Other sources close to the situation describe a possible Google deal differently. They say the search giant would participate in an open auction for Yahoo’s search ads, the proceeds of which could be worth hundreds of millions for Yahoo. But the deal would not involve all of Yahoo’s search ads, they say, and Yahoo would retain much of its search and search-ad infrastructure, lessening its savings.
Icahn effect

Among the big shareholders that are said to have applied heavy pressure on Yahoo to work out a deal are Robert Lovelace, chairman of Capital Research Global Investors, which owns a nearly 10% stake; Carl Icahn, who owns a 4.3% stake; hedge fund Paulson & Co., with 3.6%; T. Boone Pickens, who recently purchased 0.73%; and Steven Cohen’s S.A.C. Capital Advisors, with 0.6%. “There has been a lot of headway in talks about a deal because of strong pressure from some of the large stakeholders,” according to a source familiar with the situation. They declined comment.

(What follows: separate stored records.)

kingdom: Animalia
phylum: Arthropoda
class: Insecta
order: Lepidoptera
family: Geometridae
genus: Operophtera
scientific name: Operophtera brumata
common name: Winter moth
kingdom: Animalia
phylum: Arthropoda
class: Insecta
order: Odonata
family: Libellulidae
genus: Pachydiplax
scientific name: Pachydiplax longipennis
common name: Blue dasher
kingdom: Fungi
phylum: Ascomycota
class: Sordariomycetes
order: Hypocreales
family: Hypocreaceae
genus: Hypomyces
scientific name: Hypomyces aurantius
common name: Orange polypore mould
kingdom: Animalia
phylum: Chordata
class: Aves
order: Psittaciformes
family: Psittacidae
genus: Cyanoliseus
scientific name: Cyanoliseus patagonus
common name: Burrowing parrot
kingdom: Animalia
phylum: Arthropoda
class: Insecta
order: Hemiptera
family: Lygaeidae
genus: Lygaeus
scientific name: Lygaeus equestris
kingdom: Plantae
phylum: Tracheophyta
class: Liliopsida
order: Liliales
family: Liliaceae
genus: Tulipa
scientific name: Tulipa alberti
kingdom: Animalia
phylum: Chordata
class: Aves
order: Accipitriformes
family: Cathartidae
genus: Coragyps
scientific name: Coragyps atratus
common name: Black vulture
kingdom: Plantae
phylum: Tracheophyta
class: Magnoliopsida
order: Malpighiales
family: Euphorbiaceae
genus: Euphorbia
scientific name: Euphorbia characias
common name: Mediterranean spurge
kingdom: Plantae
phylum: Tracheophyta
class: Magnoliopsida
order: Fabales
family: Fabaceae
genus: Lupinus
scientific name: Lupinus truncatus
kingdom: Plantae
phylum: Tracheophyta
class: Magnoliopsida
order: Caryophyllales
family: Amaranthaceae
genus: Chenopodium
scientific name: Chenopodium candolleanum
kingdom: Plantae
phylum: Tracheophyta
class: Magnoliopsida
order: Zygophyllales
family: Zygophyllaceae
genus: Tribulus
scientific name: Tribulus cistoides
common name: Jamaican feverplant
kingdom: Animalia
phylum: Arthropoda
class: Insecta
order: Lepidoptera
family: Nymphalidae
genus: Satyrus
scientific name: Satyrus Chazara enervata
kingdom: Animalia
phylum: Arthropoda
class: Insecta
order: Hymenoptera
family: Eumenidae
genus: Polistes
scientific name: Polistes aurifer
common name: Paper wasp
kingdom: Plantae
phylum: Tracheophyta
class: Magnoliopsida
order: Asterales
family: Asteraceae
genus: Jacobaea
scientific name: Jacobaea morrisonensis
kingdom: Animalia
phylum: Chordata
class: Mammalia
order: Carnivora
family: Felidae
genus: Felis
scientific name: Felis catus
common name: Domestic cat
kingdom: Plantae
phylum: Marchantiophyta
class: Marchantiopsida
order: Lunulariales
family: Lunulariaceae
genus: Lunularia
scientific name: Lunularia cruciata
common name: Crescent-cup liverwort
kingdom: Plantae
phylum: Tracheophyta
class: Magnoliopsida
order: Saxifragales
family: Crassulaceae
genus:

Since Icahn announced his purchase of Yahoo shares on May 15, at an average price of $25 to $26 a share, the stock has climbed to more than $27. Icahn has threatened to wage a proxy fight to oust board members and formed a slate of 10 nominees of his own to replace them. Yahoo has delayed its annual meeting from July 3 to the end of July.

“We believe the push-back of the meeting will allow Yahoo to continue negotiations related to potential corporate transactions, and possibly preempt or minimize unpleasant developments that could come to a head at the meeting,” says Scott Kessler of Standard & Poor’s. Kessler has a price target of $33, which he explains is “equal to the last proposed offer Microsoft made to acquire the company, and the amount on which Carl Icahn indicated he is focused on.” He believes Microsoft continues to be interested in acquiring Yahoo and that Icahn will ultimately be successful in bringing the parties together and helping consummate a deal.
Second time is the charm

Mark May of investment firm Needham upgraded Yahoo to buy from hold, based on his belief that “significant positive change is more likely to happen at Yahoo” because of actions and statements by Icahn, Microsoft, Yahoo, and others over the past few days. “We believe a Microsoft acquisition is the most likely outcome, with an assumed 50% probability of an acquisition, either at $33, $35, or $37 per share,” says May. In Needham’s analysis, “we give greater weight to a compromise price,” he adds.

The second most likely outcome, according to May, is a search-outsourcing agreement with Google, Microsoft, or both. But he believes that an outsourcing-search agreement would be the “wrong long-term strategic move for Yahoo.”

From how it looks right now, Icahn may not get the chance to wage a proxy fight. Although a deal is never a deal unless it is formally approved and signed by all the parties concerned, it appears that Microsoft is closer to buying Yahoo than at any time since it first made its unsolicited buyout bid in January. Meanwhile, Google is anxiously waiting in the wings, still hoping it can get a slice of Yahoo’s search-ad business.